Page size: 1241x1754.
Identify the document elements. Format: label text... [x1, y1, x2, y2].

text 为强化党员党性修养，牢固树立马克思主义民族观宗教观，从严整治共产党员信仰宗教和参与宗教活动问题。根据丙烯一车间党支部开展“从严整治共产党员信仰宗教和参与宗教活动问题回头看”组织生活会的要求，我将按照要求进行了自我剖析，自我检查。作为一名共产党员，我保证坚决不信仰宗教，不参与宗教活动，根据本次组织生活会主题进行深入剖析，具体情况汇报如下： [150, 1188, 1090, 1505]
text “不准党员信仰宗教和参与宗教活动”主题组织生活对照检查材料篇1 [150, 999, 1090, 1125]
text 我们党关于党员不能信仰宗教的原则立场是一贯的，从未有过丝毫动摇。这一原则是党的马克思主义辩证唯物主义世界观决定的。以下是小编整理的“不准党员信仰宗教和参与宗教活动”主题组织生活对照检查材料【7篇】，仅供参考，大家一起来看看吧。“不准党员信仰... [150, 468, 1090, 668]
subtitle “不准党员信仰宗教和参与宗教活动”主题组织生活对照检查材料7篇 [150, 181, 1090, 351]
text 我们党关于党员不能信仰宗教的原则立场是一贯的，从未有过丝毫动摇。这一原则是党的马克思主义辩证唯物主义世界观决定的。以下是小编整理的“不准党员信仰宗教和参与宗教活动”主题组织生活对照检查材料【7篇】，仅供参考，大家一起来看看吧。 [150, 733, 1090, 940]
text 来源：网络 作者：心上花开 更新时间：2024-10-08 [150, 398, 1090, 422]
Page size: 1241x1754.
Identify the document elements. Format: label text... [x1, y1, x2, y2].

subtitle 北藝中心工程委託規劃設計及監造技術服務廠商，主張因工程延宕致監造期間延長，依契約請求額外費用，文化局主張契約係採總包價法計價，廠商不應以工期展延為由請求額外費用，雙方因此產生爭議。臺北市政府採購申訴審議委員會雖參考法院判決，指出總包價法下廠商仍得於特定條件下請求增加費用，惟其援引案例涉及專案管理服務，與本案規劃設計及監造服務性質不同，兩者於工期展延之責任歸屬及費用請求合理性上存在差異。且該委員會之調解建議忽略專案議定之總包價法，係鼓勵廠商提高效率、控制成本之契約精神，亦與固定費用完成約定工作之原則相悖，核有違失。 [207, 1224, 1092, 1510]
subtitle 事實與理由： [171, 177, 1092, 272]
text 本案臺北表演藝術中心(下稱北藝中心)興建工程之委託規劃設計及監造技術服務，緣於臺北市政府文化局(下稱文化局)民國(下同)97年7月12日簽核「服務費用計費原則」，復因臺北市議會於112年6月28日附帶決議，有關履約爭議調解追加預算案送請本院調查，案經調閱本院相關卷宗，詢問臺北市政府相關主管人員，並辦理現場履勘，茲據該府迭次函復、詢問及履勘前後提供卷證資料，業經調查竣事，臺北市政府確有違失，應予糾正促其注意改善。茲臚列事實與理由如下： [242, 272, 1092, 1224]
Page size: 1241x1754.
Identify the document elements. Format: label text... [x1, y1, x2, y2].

┄┄┄┄┄┄┄┄┄┄┄┄┄┄┄┄┄┄┄┄

Copy out each line of the records above that includes "仅供参考".

**Reply to the exercise**
text 我们党关于党员不能信仰宗教的原则立场是一贯的，从未有过丝毫动摇。这一原则是党的马克思主义辩证唯物主义世界观决定的。以下是小编整理的“不准党员信仰宗教和参与宗教活动”主题组织生活对照检查材料【7篇】，仅供参考，大家一起来看看吧。“不准党员信仰... [150, 468, 1090, 668]
text 我们党关于党员不能信仰宗教的原则立场是一贯的，从未有过丝毫动摇。这一原则是党的马克思主义辩证唯物主义世界观决定的。以下是小编整理的“不准党员信仰宗教和参与宗教活动”主题组织生活对照检查材料【7篇】，仅供参考，大家一起来看看吧。 [150, 733, 1090, 940]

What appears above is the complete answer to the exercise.